Read in the Synagogues of Germany, Kol Nidre Eve, 1935
In this hour all Israel stands before God, the Judge and Forgiver.
In His presence let us all examine our ways, our deeds, and what we have failed to do.
Where we transgressed, let us openly confess:
"We have sinned."
We confess our sins; the sins of the individual
and the sins of the community.
We express our contempt for the lies concerning us and the defamation of our religion and its testimonies. We have trust in our faith and our future.
Who made known to the world the mystery of the Eternal, the One God? Who
imparted to the world the comprehension of purity of conduct and purity of
family life?
Who taught the world respect for the human being, created in the image of God? Who spoke of the commandment of righteousness, of social justice?
In all this we see manifest in the spirit of the prophets, the divine
revelation to the Jewish people. It grew out of our faith and it is
still growing.
We stand before our God. On Him we rely. From Him issues the truth and the glory of our history, our fortitude amidst all changes of fortune, our endurance in distress.
Our history is a history of nobility of soul, of human dignity. It
is a history to which we have recourse when attack and grievous wrong
are directed against us, when affliction and calamity befall us.
God has led our ancestors from generation to generation. He will guide us and our children through these days. We stand before our God, strengthened by His commandment that we fulfill.
We bow to Him and stand erect before man. We worship Him and remain
firm in all vicissitudes. Humbly we trust in Him and our path lies clear
before us; we see our future.
All Israel stands before God in this hour. In our prayers, in our hope, in our confession, we are one with all Jews on earth. We look upon each other and know who we are; we look up to our God and know what shall abide.

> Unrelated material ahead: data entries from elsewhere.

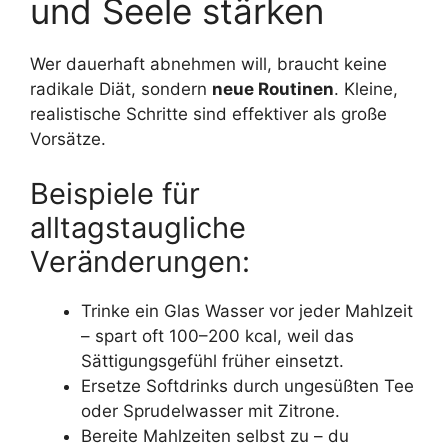
und Seele stärken
Wer dauerhaft abnehmen will, braucht keine
radikale Diät, sondern
neue Routinen
. Kleine,
realistische Schritte sind effektiver als große
Vorsätze.
Beispiele für
alltagstaugliche
Veränderungen:
Trinke ein Glas Wasser vor jeder Mahlzeit
– spart oft 100–200 kcal, weil das
Sättigungsgefühl früher einsetzt.
Ersetze Softdrinks durch ungesüßten Tee
oder Sprudelwasser mit Zitrone.
Bereite Mahlzeiten selbst zu – du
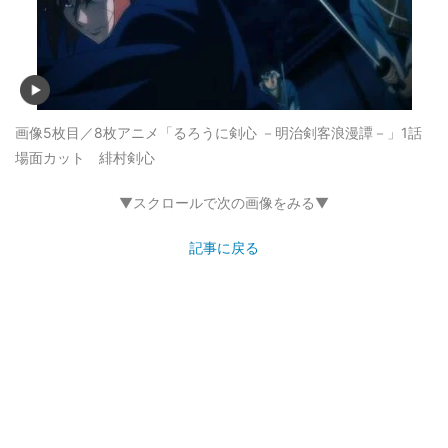
画像5枚目／8枚
アニメ「るろうに剣心 －明治剣客浪漫譚－」1話
場面カット 緋村剣心
▼スクロールで次の画像をみる▼
記事に戻る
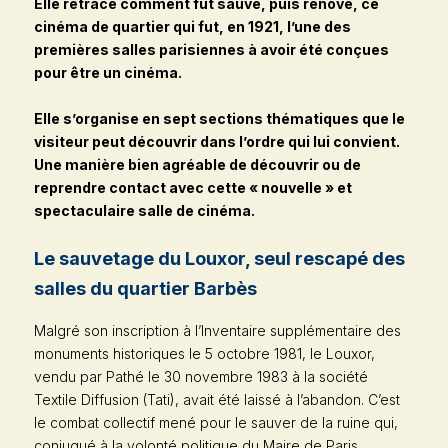
Elle retrace comment fut sauvé, puis rénové, ce
cinéma de quartier qui fut, en 1921, l’une des
premières salles parisiennes à avoir été conçues
pour être un cinéma.
Elle s’organise en
sept sections thématiques
que le
visiteur peut découvrir dans l’ordre qui lui convient.
Une manière bien agréable de découvrir ou de
reprendre contact avec cette « nouvelle » et
spectaculaire salle de cinéma.
Le sauvetage du Louxor, seul rescapé des
salles du quartier Barbès
Malgré son inscription à l’Inventaire supplémentaire des
monuments historiques le 5 octobre 1981, le Louxor,
vendu par Pathé le 30 novembre 1983 à la société
Textile Diffusion (Tati), avait été laissé à l’abandon. C’est
le combat collectif mené pour le sauver de la ruine qui,
conjugué à la volonté politique du Maire de Paris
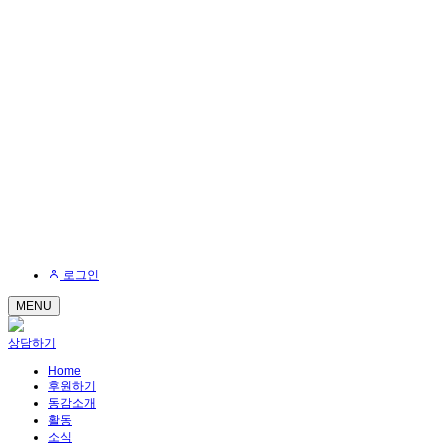
로그인
MENU
상담하기
Home
후원하기
동감소개
활동
소식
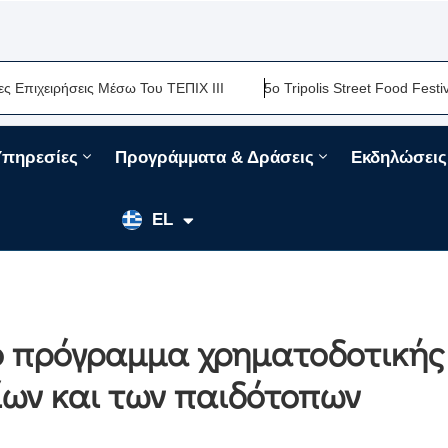
ειρήσεις Μέσω Του ΤΕΠΙΧ ΙΙΙ
5ο Tripolis Street Food Festival-Μ
Υπηρεσίες
Προγράμματα & Δράσεις
Εκδηλώσεις
EN
EL
FR
το πρόγραμμα χρηματοδοτικής
ίων και των παιδότοπων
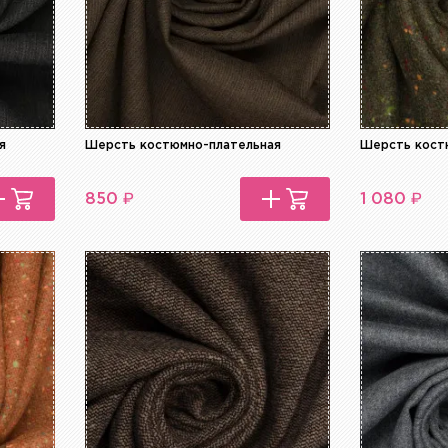
я
Шерсть костюмно-плательная
Шерсть кост
₽
₽
850
1 080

-By Leo Baeck (adapted), from The New Mahzor (the prayer book for Rosh Hashanah and Yom Kippur that my synagogue uses).
From Wikipedia:
Baeck was born in Lissa (Leszno) (then in the German Province of Posen, now in Poland), the son of Rabbi Samuel Baeck, and began his education near Breslau at the Conservative Jewish Theological Seminary in 1894. He also studied philosophy in Berlin with Wilhelm Dilthey, served as a rabbi in Oppeln, Düsseldorf, and Berlin, and taught at the Hochschule für die Wissenschaft des Judentums (Higher Institute for Jewish Studies). In 1905 Baeck published The Essence of Judaism, in response to Adolf von Harnack's The Essence of Christianity. This book, which interpreted and valorized Judaism through a prism of Neo-Kantianism tempered with religious existentialism, made him a famous proponent for the Jewish people and their faith. During World War I, Baeck was an army chaplain in the German Imperial Army. In 1933, after the Nazis seized power, Baeck worked to defend the Jewish community as president of the Reichsvertretung der Deutschen Juden, an umbrella organization that United German Jewry from 1933-1938. After the Reichsvertretung was disbanded during the November Pogrom, the Nazis reassembled the council's members under the government controlled Reichsvereinigung. Leo Baeck headed this organization as its president until his deportation in January 1943
On 27 January 1943, he was deported to the Theresienstadt concentration camp. And after the camp was liberated by the Russians in May 1945, he became the Jewish figure head as the Elder of the Jews.
Leo Baeck did not play a decisive role in the Jewish administration of the ghetto until its last days. Yet he never ceased to be a symbol to and a leader of the Jews imprisoned in Theresienstadt. In Berlin, he had been a leader of the German Jews; in Theresienstadt, he became a spiritual leader and symbol, leader to thousands of Jews from all parts of Nazi-occupied Europe.
Up until his deportation, numerous American institutions offered to help him escape the war and immigrate to America. Leo Baeck refused to abandon his community in the camps and declined the offers.
After the war, Baeck relocated to London, taught at Hebrew Union College in America, and eventually became Chairman of the World Union for Progressive Judaism. It was during this time he published his second great work, This People Israel, which he partially penned during his imprisonment by the Nazis.
In 1955, the Leo Baeck Institute for the study of the history and culture of German-speaking Jewry was established, and Baeck was the first international president of this institute. The asteroid 100047 Leobaeck is named in his honour, as is Leo Baeck College, the Reform/Progressive rabbinical college in London.
He died on November 2, 1956, in London, England and has seven living descendants, a granddaughter, a great-grandson, and five great-great-grandchildren (four great-great-grandsons and one great-great-granddaughter.) His daughter and great-grandson are deceased.